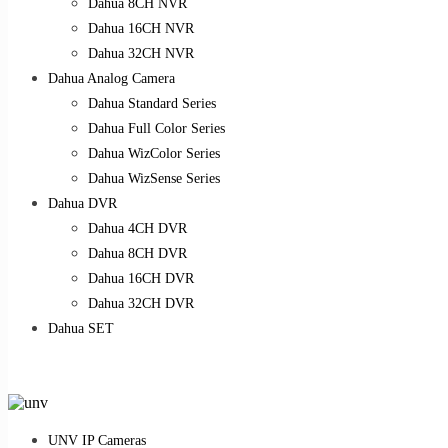
Dahua 8CH NVR
Dahua 16CH NVR
Dahua 32CH NVR
Dahua Analog Camera
Dahua Standard Series
Dahua Full Color Series
Dahua WizColor Series
Dahua WizSense Series
Dahua DVR
Dahua 4CH DVR
Dahua 8CH DVR
Dahua 16CH DVR
Dahua 32CH DVR
Dahua SET
UNV IP Cameras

__Work order__:
Rewrite the text of the items above, replacing "Series" with "Range" everywhere and changing nothing else. Leave the pictures out.

__Result below__:
Dahua 8CH NVR
Dahua 16CH NVR
Dahua 32CH NVR
Dahua Analog Camera
Dahua Standard Range
Dahua Full Color Range
Dahua WizColor Range
Dahua WizSense Range
Dahua DVR
Dahua 4CH DVR
Dahua 8CH DVR
Dahua 16CH DVR
Dahua 32CH DVR
Dahua SET
UNV IP Cameras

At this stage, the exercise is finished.